If a line in the entries below includes "edge", pick it out and copy it.

▸ Data supplied:
- Opening Delimiter -

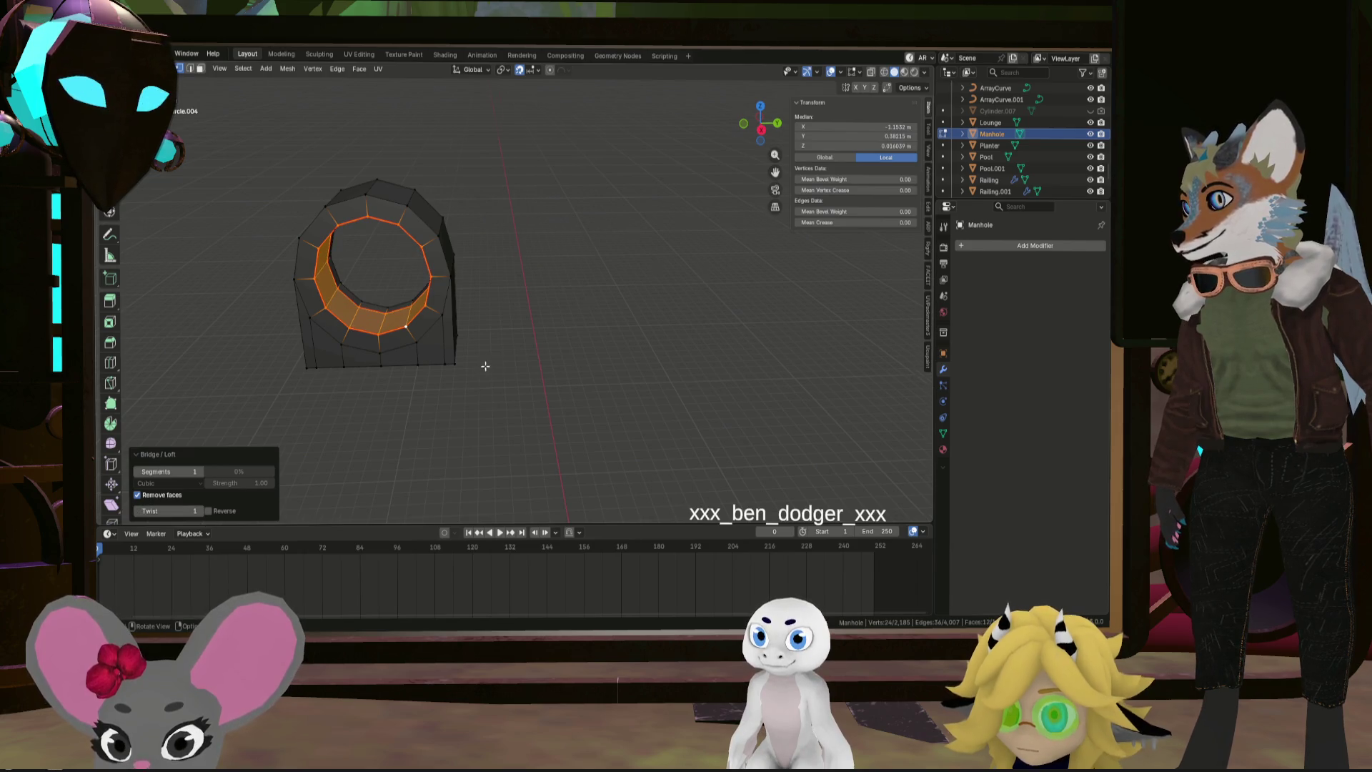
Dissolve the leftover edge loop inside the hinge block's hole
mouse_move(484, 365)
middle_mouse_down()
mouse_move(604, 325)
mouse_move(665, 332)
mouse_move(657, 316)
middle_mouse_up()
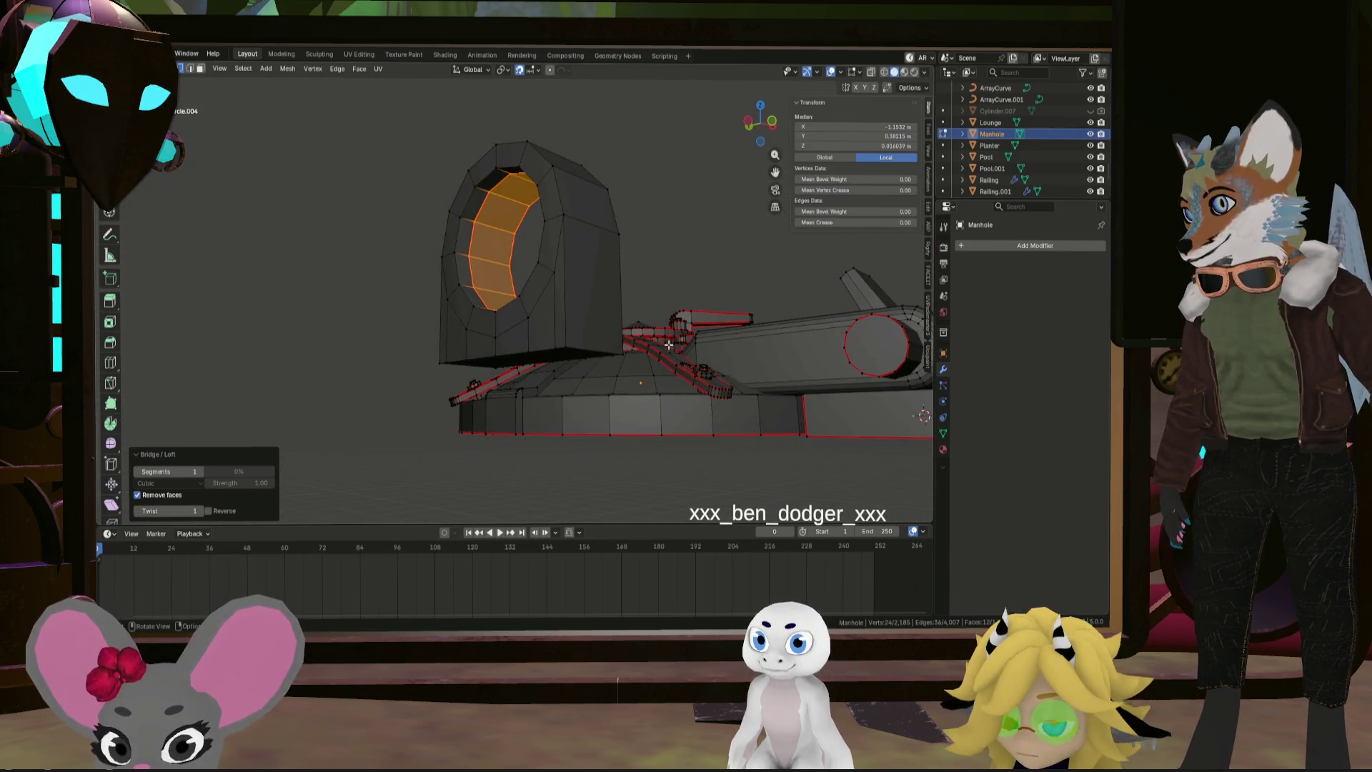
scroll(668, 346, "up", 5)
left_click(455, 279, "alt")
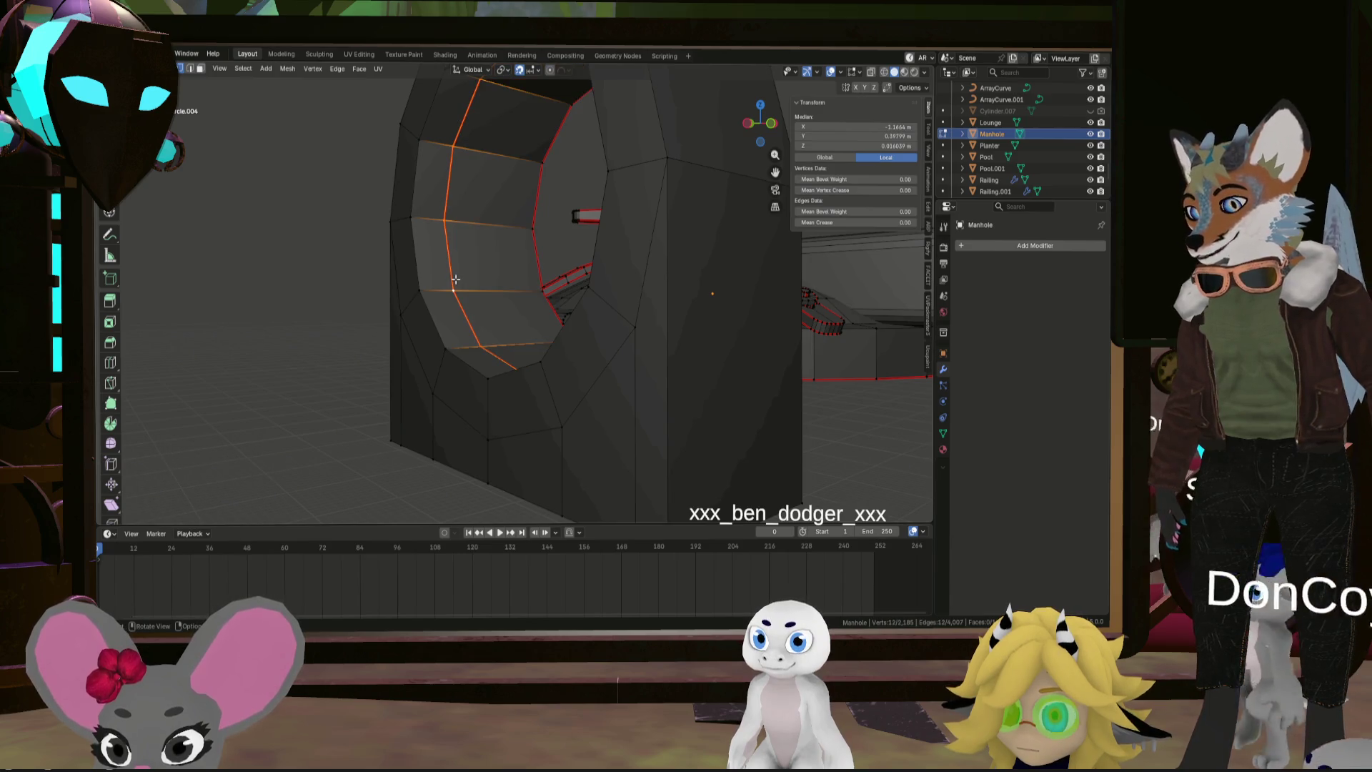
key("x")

- Closing Delimiter -
- Opening Delimiter -

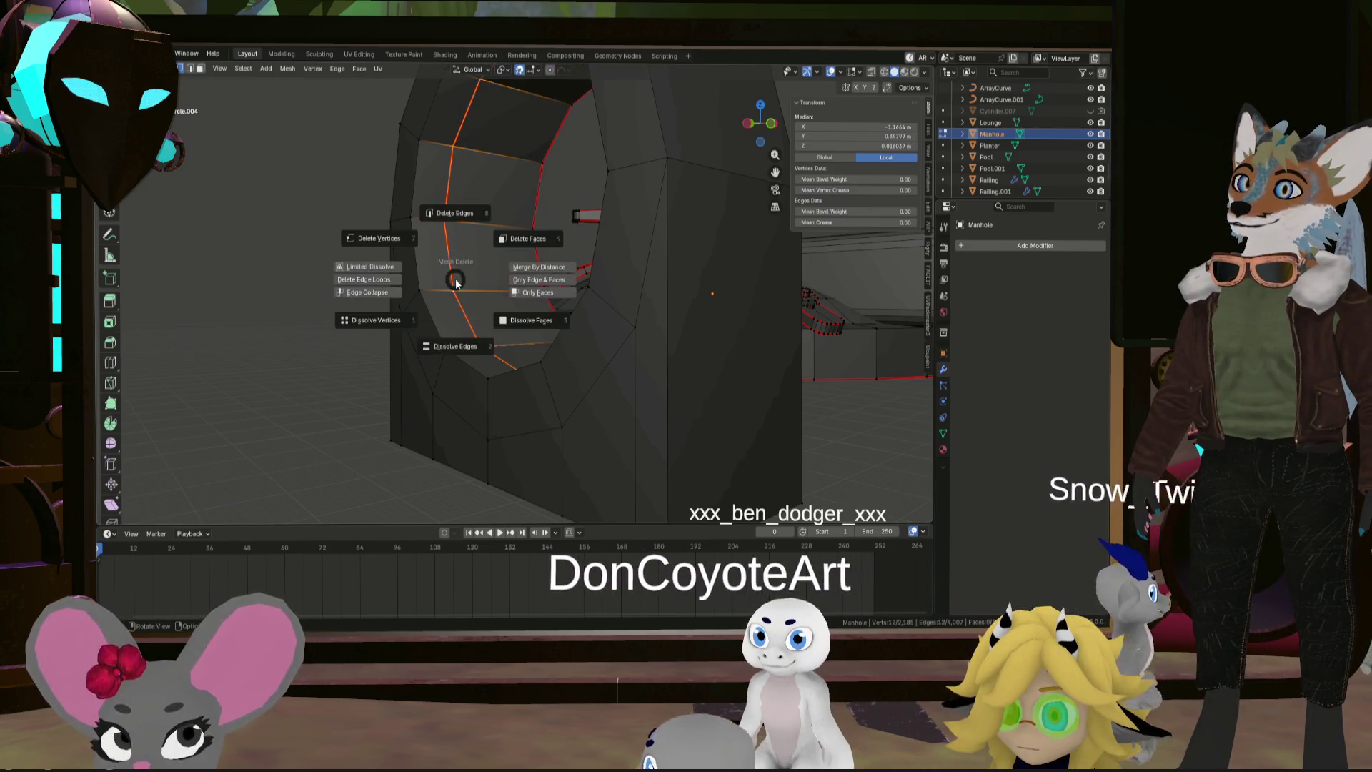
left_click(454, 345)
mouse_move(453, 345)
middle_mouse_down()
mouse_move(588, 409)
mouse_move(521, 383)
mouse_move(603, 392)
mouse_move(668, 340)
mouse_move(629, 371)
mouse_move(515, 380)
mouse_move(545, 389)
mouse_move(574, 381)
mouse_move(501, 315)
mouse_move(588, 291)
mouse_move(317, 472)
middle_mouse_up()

- Closing Delimiter -
- Opening Delimiter -

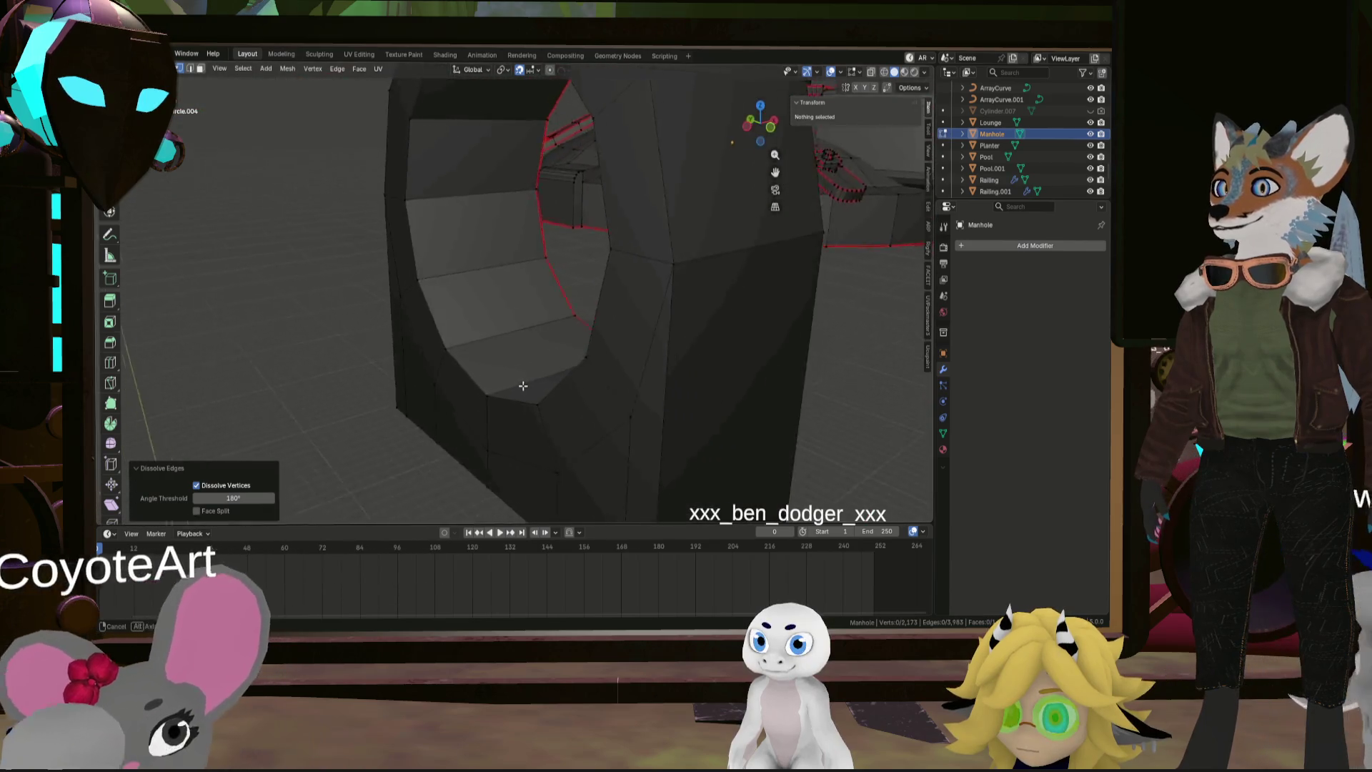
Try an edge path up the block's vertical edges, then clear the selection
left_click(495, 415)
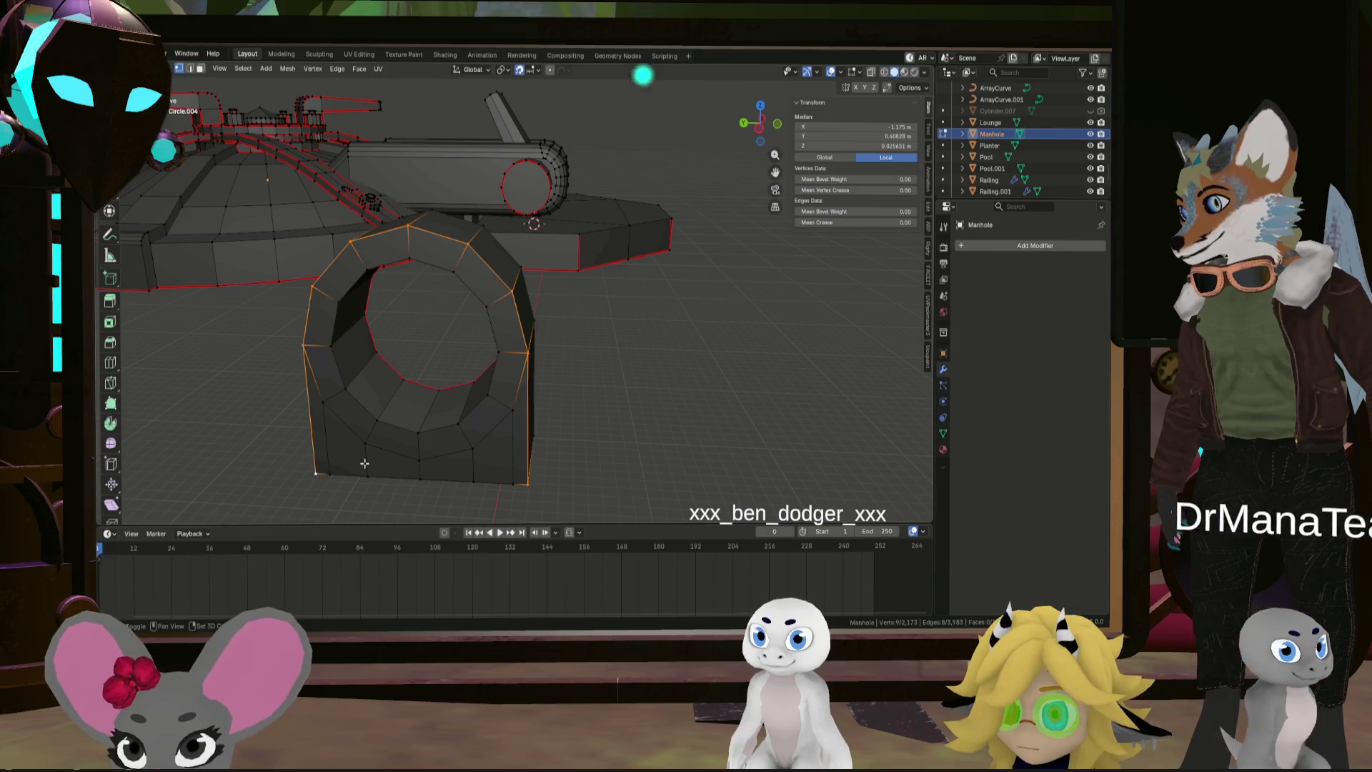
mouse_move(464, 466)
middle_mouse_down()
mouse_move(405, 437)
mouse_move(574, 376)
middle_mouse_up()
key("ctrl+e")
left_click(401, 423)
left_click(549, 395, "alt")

- Closing Delimiter -

▸ Written answer:
Dissolve the leftover edge loop inside the hinge block's hole
Try an edge path up the block's vertical edges, then clear the selection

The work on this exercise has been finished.